Reddito di cittadinanza: cosa succede dopo le elezioni

Sussidio rafforzato, ridotto o cancellato: tutte le posizioni dei partiti sulla misura "anti povertà"

Cosa succede al reddito di cittadinanza dopo le elezioni del 25 settembre? Il sussidio anti povertà ha da sempre diviso le forze politiche, tra strenui sostenitori e fermi oppositori. Il Movimento 5 stelle continua a ritenerlo intoccabile, tanto che una parziale modifica alla misura, inserita nel decreto aiuti, è stata una delle cause che ha scatenato la crisi del governo Draghi. Il partito di Giuseppe Conte, infatti, punta a rafforzarlo. Gli altri schieramenti politici non sembrano sostenere la validità e l’utilità del reddito di cittadinanza. A partire dal centrodestra di Giorgia Meloni, Matteo Salvini e Silvio Berlusconi che vorrebbe abolirlo, fino al centrosinistra che vorrebbe modificarlo, ecco le posizioni delle forze politiche a riguardo.

La misura di contrasto alla povertà è stata introdotta nel gennaio 2019 e costa tra i 7 e gli 8 miliardi all’anno. Il Movimento 5 stelle nel suo programma elettorale punta a rafforzarlo con misure per rendere più efficiente il sistema delle politiche attive e il monitoraggio delle misure antifrodi. Nel centrodestra, la leader di Fratelli d’Italia Giorgia Meloni l’aveva già definito, un anno fa, “il metadone di Stato”. E il suo parere non sembra cambiato. Il leader della Lega Matteo Salvini proponeva di rivederlo.
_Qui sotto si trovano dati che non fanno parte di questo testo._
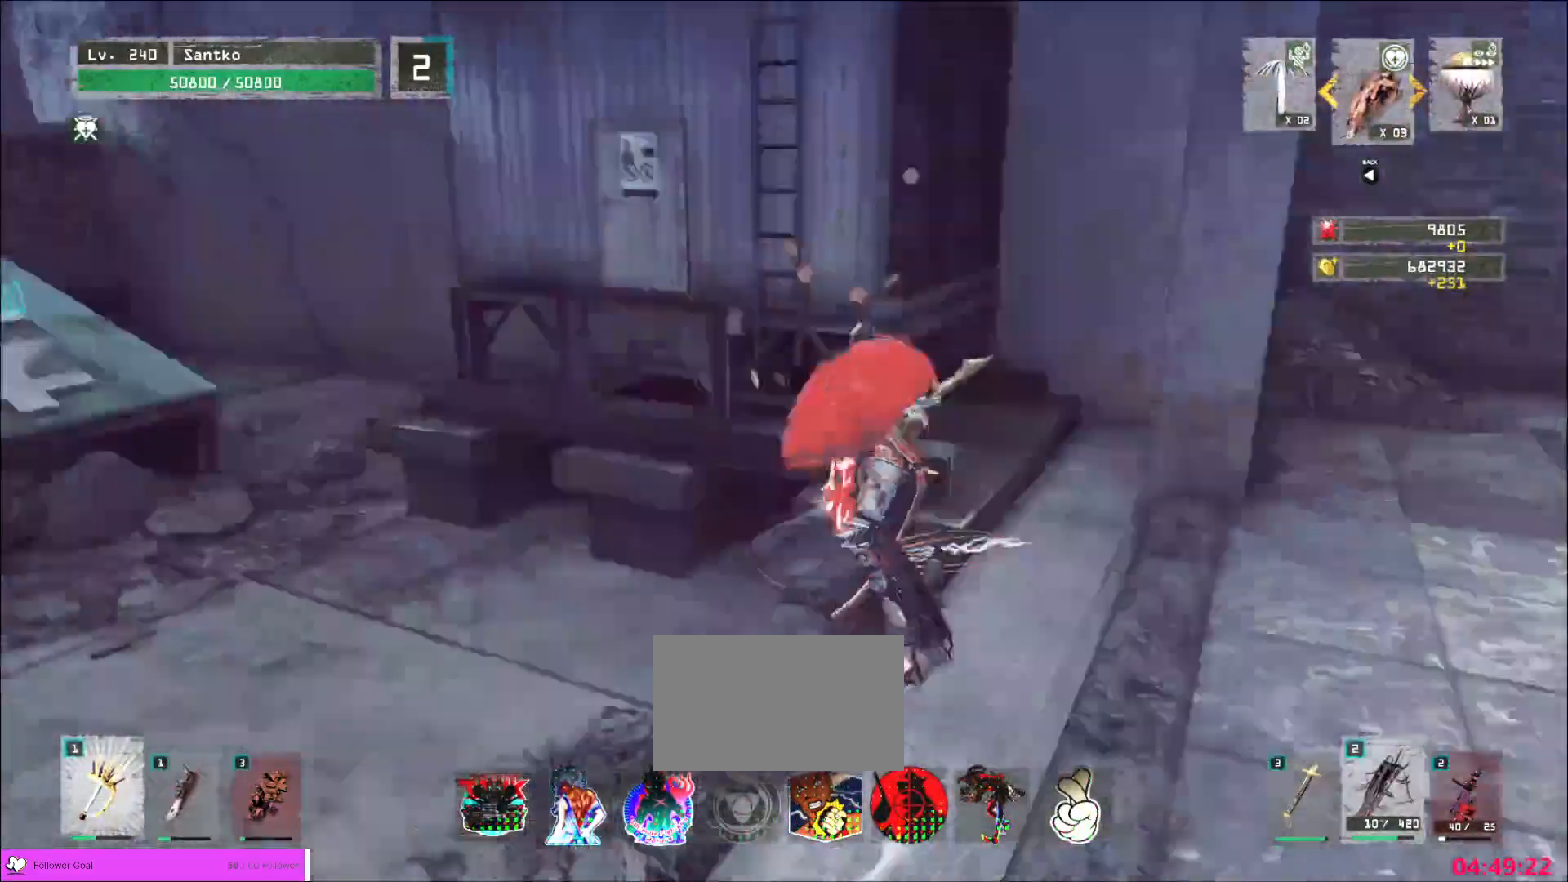
{"keys": ["w"], "mouse": [], "events": [[40, "ctrl", "down"], [160, "ctrl", "up"], [360, "d", "up"]]}
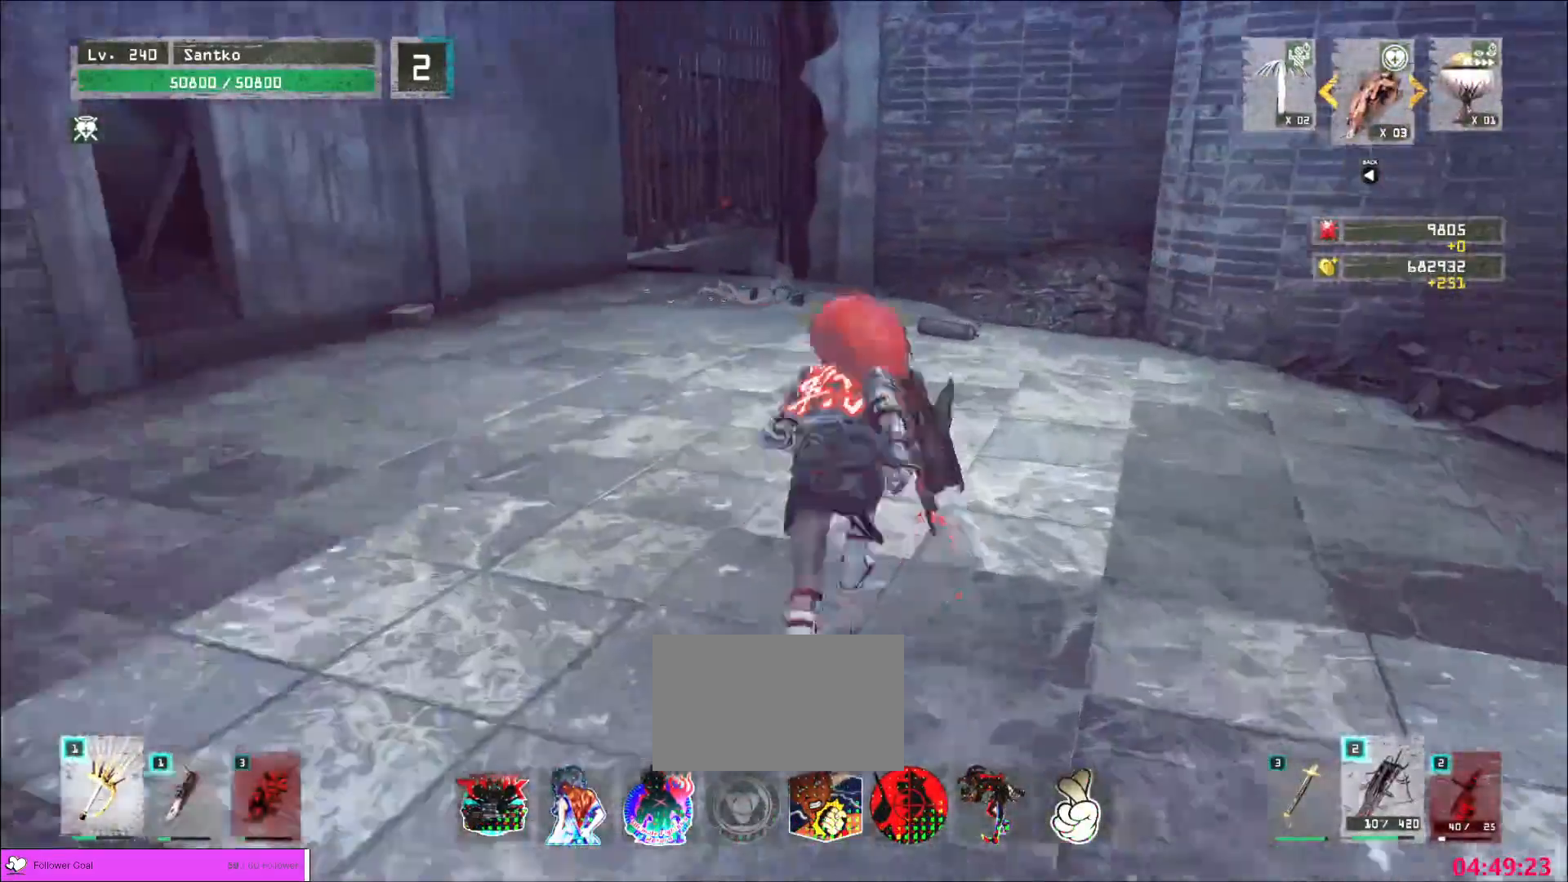
{"keys": [], "mouse": []}
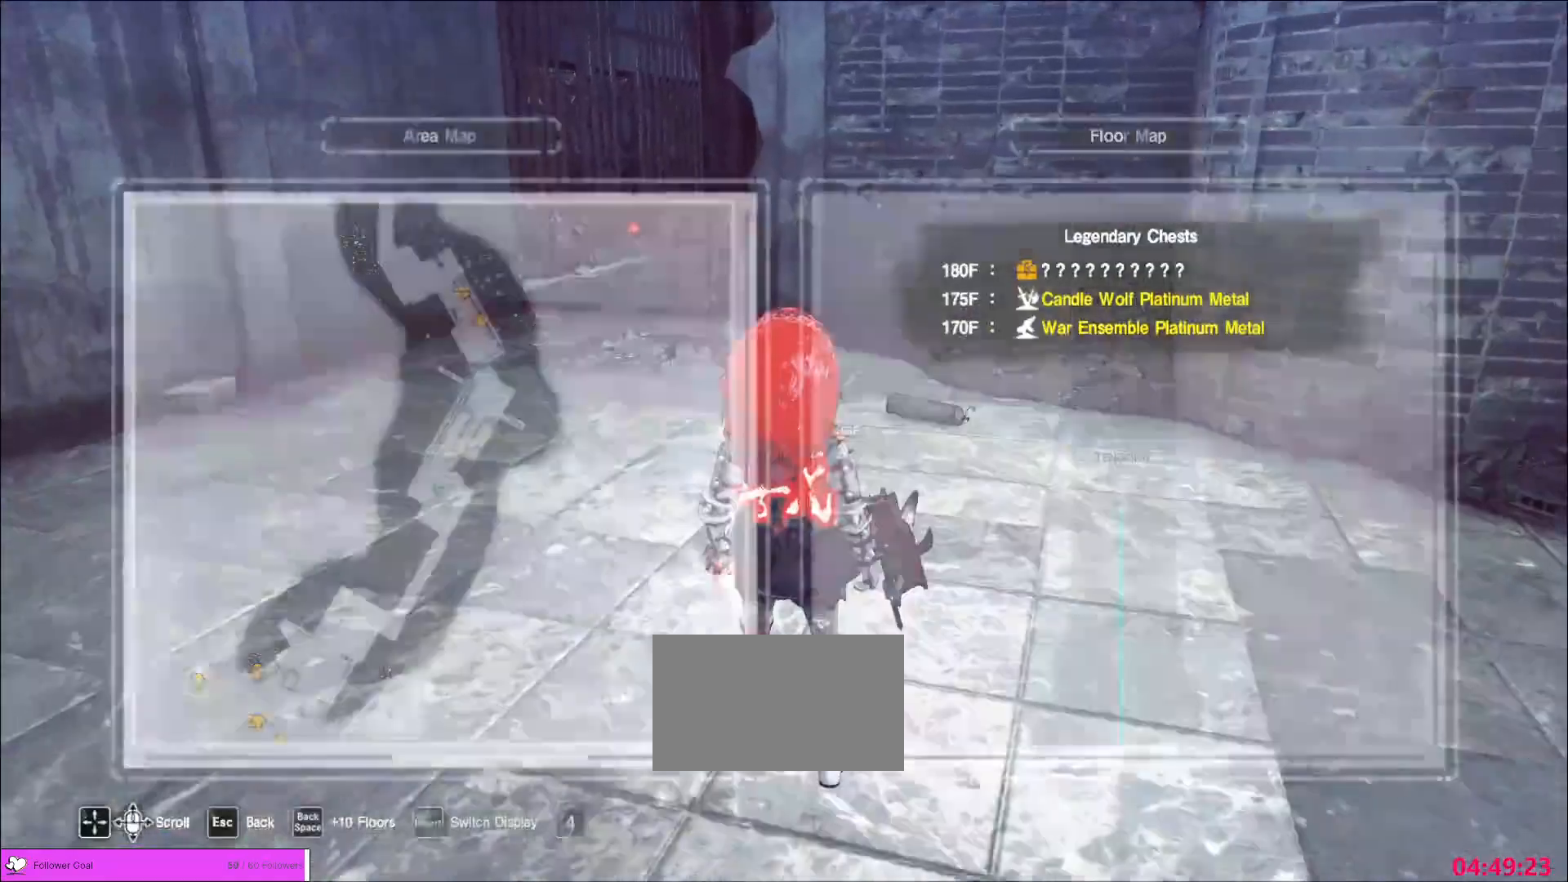
{"keys": ["w"], "mouse": []}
Nel programma del centrodestra si parla genericamente di una sostituzione con misure più efficaci. La proposta di FdI è inserire nuovi sussidi di solidarietà solo per chi ha un Isee basso. Per il coordinatore di Forza Italia, Antonio Tajani, andrebbe invece ridotta la platea dei beneficiari del reddito di cittadinanza per destinare le risorse che avanzerebbero agli anziani con pensioni basse e agli invalidi.

E il Pd? Nel programma elettorale, i dem propongono di “ricalibrare il reddito di cittadinanza” per evitare le storture come “l’ingiustificata penalizzazione delle famiglie numerose e con figli minori”. Necessario, poi, implementare “il sistema con un altro meccanismo: l’integrazione pubblica alla retribuzione in favore dei lavoratori e delle lavoratrici a basso reddito”.

Per quanto riguarda il terzo polo, in un primo momento i centristi erano spaccati sul reddito di cittadinanza, con il leader di Azione Carlo Calenda che voleva una riforma e il leader di Italia Viva Matteo Renzi che invece l’aveva bollato come un fallimento. Ora si sarebbe trovato un accordo. La base da cui partire sarebbe quella tracciata dal premier Mario Draghi, ovvero che si dovrebbe continuare ad aiutare chi non può lavorare.

Chi invece può essere occupato e rifiuta l’offerta di lavoro dovrebbe perdere il beneficio economico, secondo il terzo polo. La proposta di Carlo Calenda sarebbe quella di coinvolgere nella riforma del reddito di cittadinanza anche le agenzie private per il lavoro e non solo i centri per l’impiego, così da avere più strutture che potranno collocare le persone.